*Task to complete*
In this exercise, write out the data word for word and leave every image out.
Records shown Block Start
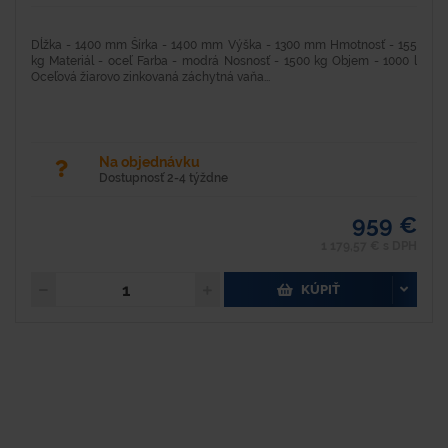
Dĺžka - 1400 mm Šírka - 1400 mm Výška - 1300 mm Hmotnosť - 155
kg Materiál - oceľ Farba - modrá Nosnosť - 1500 kg Objem - 1000 l
Oceľová žiarovo zinkovaná záchytná vaňa...
Na objednávku
Dostupnosť 2-4 týždne
959 €
1 179,57 € s DPH
KÚPIŤ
Records shown Block End
*Completed exercise*
Dĺžka - 1400 mm Šírka - 1400 mm Výška - 1300 mm Hmotnosť - 155
kg Materiál - oceľ Farba - modrá Nosnosť - 1500 kg Objem - 1000 l
Oceľová žiarovo zinkovaná záchytná vaňa...
Na objednávku
Dostupnosť 2-4 týždne
959 €
1 179,57 € s DPH
KÚPIŤ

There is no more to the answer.